_Aim of the exercise_. Where the string "rhyme" occurs in the material below, report the whole line.

** Records to use follows **

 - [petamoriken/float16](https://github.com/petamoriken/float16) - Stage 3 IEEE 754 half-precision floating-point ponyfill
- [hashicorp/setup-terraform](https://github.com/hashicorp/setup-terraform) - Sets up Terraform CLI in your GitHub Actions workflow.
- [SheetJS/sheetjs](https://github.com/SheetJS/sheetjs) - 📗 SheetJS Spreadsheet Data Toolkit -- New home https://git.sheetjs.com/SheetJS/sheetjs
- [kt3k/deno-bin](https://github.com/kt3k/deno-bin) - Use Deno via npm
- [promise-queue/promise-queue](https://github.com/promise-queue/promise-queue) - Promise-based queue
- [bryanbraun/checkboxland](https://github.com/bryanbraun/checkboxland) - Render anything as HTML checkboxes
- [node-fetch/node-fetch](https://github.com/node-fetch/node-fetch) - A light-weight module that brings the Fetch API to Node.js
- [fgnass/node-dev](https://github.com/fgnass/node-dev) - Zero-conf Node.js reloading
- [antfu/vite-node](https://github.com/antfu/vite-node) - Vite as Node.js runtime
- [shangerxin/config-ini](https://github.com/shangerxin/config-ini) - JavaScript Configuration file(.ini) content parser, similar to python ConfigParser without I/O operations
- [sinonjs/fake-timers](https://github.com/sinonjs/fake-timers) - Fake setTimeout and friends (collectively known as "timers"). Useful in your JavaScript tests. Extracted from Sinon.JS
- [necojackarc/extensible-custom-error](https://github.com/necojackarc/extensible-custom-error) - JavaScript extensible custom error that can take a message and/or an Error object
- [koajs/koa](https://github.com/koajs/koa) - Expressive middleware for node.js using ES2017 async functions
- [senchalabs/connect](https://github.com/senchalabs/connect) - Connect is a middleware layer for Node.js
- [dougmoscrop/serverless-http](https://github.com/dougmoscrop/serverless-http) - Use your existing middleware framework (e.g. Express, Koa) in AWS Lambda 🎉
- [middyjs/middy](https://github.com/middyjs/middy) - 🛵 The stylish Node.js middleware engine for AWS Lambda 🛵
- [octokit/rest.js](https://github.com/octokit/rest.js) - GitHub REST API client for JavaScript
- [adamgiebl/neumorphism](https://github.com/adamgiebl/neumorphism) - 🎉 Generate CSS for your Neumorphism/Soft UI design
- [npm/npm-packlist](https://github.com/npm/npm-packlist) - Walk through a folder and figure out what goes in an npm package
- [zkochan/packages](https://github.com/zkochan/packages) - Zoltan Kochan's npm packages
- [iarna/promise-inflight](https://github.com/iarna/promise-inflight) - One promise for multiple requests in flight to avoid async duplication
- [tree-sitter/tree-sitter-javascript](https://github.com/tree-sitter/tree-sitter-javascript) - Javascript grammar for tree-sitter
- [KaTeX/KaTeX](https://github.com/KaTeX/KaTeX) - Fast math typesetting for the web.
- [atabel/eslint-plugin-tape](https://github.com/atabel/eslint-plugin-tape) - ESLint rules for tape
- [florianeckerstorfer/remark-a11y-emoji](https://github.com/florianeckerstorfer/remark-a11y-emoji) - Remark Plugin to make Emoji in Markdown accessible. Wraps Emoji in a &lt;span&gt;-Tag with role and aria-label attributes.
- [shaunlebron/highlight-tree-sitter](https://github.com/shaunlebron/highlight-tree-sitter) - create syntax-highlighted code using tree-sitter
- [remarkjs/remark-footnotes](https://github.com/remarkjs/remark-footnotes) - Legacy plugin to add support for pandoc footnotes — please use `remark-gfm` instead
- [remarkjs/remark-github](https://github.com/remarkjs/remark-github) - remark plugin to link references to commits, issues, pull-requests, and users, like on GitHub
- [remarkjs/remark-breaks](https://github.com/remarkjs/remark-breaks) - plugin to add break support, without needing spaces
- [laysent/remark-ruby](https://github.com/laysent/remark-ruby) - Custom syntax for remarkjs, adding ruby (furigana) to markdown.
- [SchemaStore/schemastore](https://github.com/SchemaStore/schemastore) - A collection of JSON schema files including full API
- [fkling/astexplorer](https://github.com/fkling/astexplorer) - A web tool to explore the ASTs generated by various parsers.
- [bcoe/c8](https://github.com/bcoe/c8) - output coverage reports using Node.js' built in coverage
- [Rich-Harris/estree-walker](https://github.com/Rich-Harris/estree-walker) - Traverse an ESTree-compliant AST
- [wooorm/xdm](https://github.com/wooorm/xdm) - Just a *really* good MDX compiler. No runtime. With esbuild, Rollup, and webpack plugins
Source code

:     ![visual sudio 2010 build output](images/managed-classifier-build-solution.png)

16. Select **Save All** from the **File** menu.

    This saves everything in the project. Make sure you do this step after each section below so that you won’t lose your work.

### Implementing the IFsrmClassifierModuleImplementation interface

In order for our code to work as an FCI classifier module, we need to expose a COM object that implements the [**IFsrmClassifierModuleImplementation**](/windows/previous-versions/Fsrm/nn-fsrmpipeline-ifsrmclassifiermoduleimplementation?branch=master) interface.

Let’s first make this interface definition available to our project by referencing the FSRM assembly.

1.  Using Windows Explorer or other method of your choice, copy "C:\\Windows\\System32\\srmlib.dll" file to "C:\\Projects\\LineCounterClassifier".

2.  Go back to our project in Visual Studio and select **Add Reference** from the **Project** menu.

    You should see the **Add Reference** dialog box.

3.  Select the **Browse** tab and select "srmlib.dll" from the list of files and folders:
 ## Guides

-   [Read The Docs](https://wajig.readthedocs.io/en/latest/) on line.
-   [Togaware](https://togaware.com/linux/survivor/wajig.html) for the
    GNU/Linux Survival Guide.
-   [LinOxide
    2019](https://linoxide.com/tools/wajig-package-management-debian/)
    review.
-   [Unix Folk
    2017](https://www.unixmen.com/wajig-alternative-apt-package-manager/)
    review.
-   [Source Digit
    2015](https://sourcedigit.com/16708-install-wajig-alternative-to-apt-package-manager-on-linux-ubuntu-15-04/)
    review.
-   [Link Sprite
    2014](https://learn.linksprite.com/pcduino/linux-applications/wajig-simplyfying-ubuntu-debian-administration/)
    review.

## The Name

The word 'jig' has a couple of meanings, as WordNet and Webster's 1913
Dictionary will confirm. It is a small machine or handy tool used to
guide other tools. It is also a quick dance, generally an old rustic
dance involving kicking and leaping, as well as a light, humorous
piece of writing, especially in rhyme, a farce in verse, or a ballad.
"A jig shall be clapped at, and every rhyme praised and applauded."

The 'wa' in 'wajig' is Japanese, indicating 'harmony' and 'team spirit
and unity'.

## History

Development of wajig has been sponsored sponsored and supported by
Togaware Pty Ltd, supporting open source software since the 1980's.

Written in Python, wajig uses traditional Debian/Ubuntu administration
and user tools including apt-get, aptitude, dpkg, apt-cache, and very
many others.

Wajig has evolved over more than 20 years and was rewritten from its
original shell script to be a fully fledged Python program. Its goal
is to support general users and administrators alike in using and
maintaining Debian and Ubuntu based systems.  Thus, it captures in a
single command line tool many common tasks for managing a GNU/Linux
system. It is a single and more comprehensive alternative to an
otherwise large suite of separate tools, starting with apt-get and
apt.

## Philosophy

** End of Records to use **
** Records to use follows **

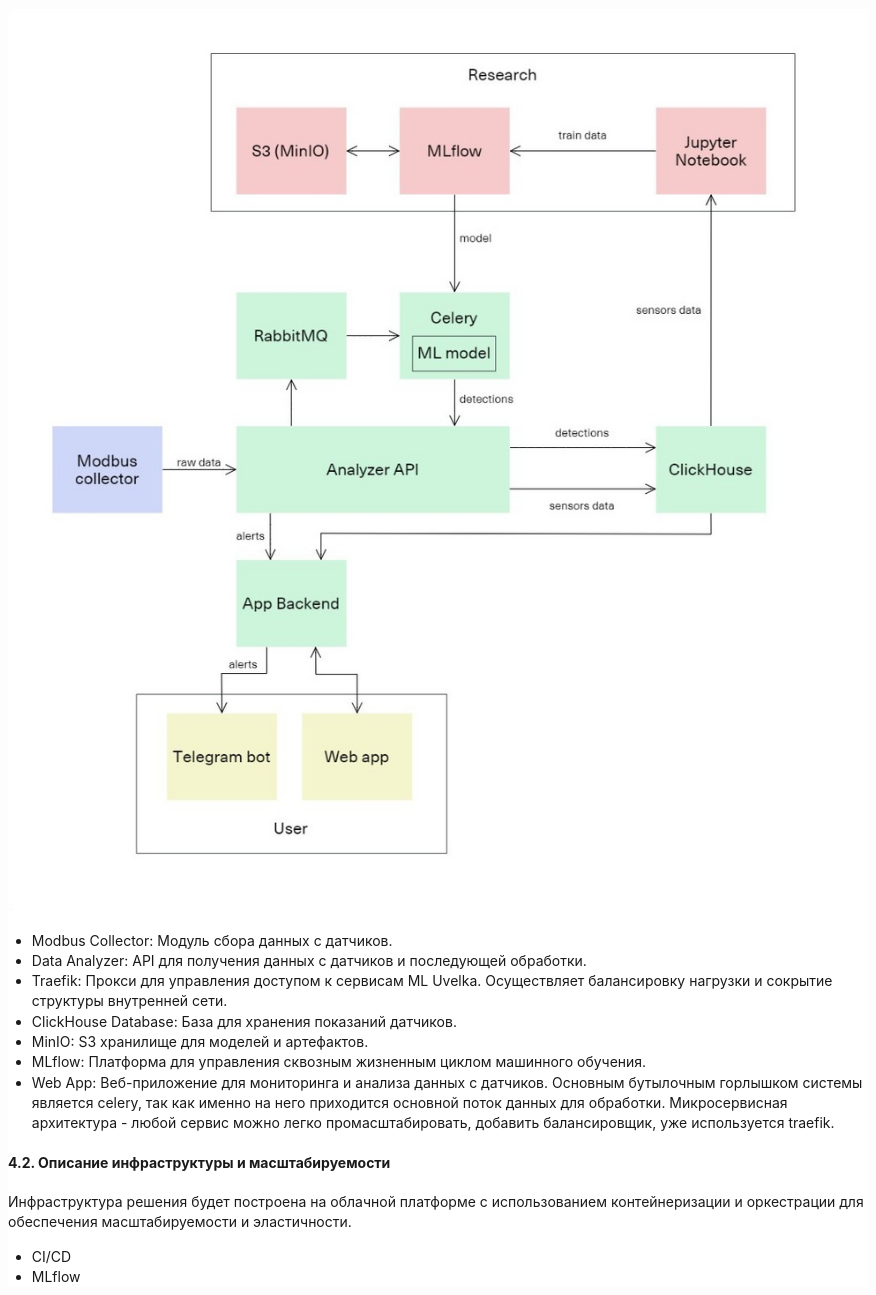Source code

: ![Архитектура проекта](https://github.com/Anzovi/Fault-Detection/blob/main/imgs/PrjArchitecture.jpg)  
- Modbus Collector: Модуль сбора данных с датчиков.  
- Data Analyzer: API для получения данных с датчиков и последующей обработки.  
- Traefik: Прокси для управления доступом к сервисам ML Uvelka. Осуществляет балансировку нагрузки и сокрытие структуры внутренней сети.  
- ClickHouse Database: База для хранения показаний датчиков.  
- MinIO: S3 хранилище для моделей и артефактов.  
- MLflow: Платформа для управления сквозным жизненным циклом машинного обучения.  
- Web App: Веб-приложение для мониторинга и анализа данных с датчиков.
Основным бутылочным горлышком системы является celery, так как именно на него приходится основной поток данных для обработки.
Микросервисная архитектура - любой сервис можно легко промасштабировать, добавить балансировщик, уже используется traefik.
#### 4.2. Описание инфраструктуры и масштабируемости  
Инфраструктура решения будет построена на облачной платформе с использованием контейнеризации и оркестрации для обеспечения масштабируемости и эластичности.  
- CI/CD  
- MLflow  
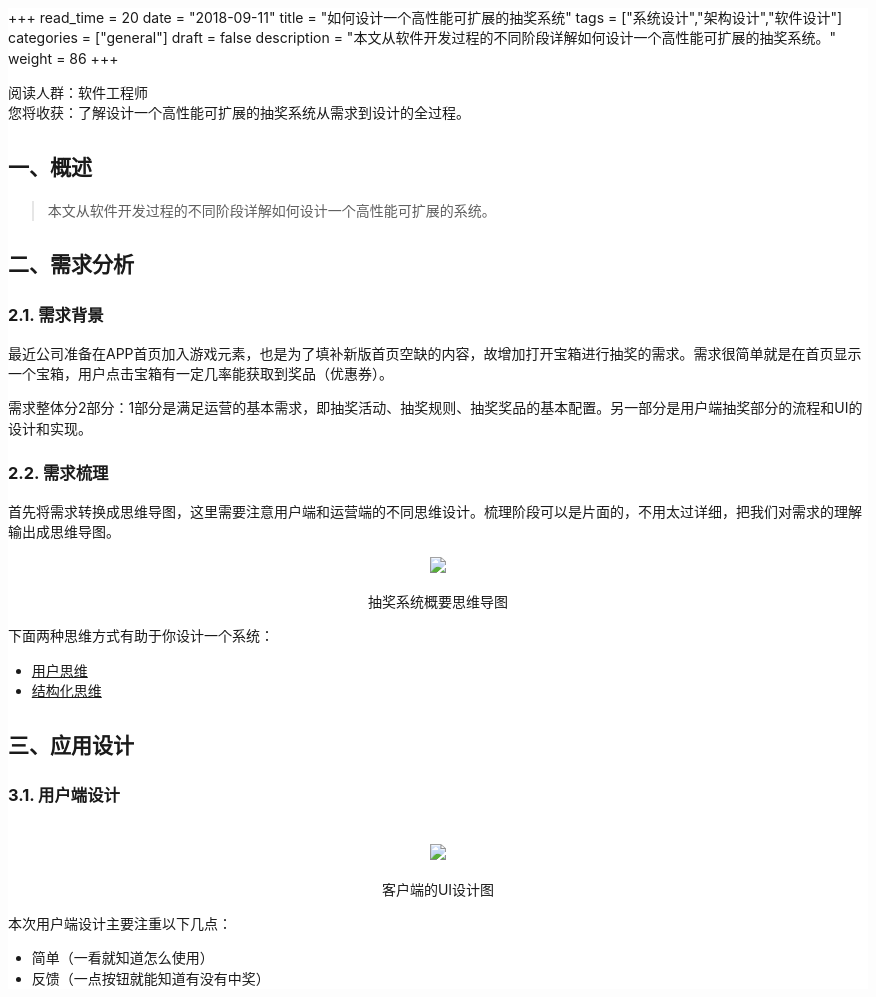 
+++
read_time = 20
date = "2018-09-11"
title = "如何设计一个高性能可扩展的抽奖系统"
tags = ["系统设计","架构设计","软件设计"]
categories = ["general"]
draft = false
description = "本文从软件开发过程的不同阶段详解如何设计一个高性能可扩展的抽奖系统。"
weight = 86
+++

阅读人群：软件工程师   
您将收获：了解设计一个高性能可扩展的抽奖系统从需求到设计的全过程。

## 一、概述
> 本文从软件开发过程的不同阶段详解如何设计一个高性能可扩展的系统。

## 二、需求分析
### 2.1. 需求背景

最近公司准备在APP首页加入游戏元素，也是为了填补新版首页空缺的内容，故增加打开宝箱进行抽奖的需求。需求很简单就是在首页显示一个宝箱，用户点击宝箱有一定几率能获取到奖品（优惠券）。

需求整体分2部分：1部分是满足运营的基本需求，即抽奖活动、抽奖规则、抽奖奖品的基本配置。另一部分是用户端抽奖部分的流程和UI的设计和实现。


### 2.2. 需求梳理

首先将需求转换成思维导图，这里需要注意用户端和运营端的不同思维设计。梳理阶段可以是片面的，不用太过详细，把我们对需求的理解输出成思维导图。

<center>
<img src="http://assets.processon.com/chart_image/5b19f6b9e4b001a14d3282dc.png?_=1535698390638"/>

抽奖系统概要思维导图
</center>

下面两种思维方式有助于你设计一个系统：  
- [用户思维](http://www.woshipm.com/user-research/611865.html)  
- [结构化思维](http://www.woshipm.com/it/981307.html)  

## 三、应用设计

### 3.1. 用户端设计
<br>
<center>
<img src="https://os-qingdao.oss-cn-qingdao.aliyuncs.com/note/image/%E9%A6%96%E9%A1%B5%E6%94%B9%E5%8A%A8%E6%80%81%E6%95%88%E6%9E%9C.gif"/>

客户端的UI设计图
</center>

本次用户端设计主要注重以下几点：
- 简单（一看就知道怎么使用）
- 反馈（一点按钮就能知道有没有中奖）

** End of Records to use **
** Records to use follows **

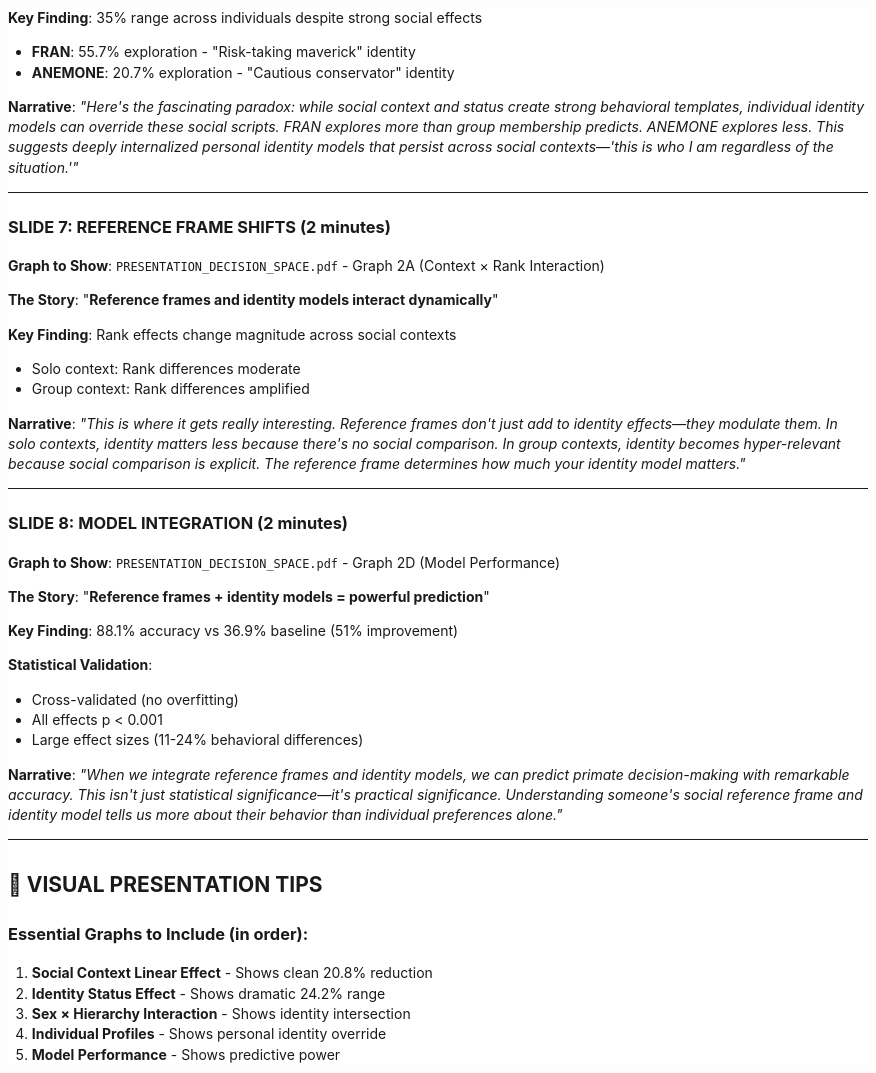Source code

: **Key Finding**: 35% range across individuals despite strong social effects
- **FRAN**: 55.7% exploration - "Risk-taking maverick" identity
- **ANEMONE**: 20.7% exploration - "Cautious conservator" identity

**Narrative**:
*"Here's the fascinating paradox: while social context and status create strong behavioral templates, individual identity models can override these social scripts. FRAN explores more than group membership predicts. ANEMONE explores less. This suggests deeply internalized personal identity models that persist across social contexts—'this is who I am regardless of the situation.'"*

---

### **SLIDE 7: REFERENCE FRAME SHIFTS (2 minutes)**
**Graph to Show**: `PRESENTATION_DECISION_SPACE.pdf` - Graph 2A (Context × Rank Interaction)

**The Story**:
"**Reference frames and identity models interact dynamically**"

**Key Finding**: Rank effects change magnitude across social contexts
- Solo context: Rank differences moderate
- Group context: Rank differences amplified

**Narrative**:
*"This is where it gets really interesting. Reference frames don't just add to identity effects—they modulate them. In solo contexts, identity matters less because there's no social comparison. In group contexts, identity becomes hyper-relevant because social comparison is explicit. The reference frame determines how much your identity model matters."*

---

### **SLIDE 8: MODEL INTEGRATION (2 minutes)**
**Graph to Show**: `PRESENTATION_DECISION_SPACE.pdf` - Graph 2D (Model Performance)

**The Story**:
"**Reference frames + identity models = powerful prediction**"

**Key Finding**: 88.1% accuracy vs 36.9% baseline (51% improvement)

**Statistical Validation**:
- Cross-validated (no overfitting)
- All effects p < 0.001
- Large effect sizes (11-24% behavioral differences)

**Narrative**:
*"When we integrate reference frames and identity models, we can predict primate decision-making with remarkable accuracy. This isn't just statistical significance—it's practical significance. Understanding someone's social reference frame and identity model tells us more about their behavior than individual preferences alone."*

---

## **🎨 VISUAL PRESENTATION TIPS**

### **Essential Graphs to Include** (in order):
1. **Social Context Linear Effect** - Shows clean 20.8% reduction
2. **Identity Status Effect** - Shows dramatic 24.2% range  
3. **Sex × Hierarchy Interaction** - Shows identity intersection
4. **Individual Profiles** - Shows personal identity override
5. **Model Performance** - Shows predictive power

** End of Records to use **

_Answer to the exercise_.
piece of writing, especially in rhyme, a farce in verse, or a ballad.
"A jig shall be clapped at, and every rhyme praised and applauded."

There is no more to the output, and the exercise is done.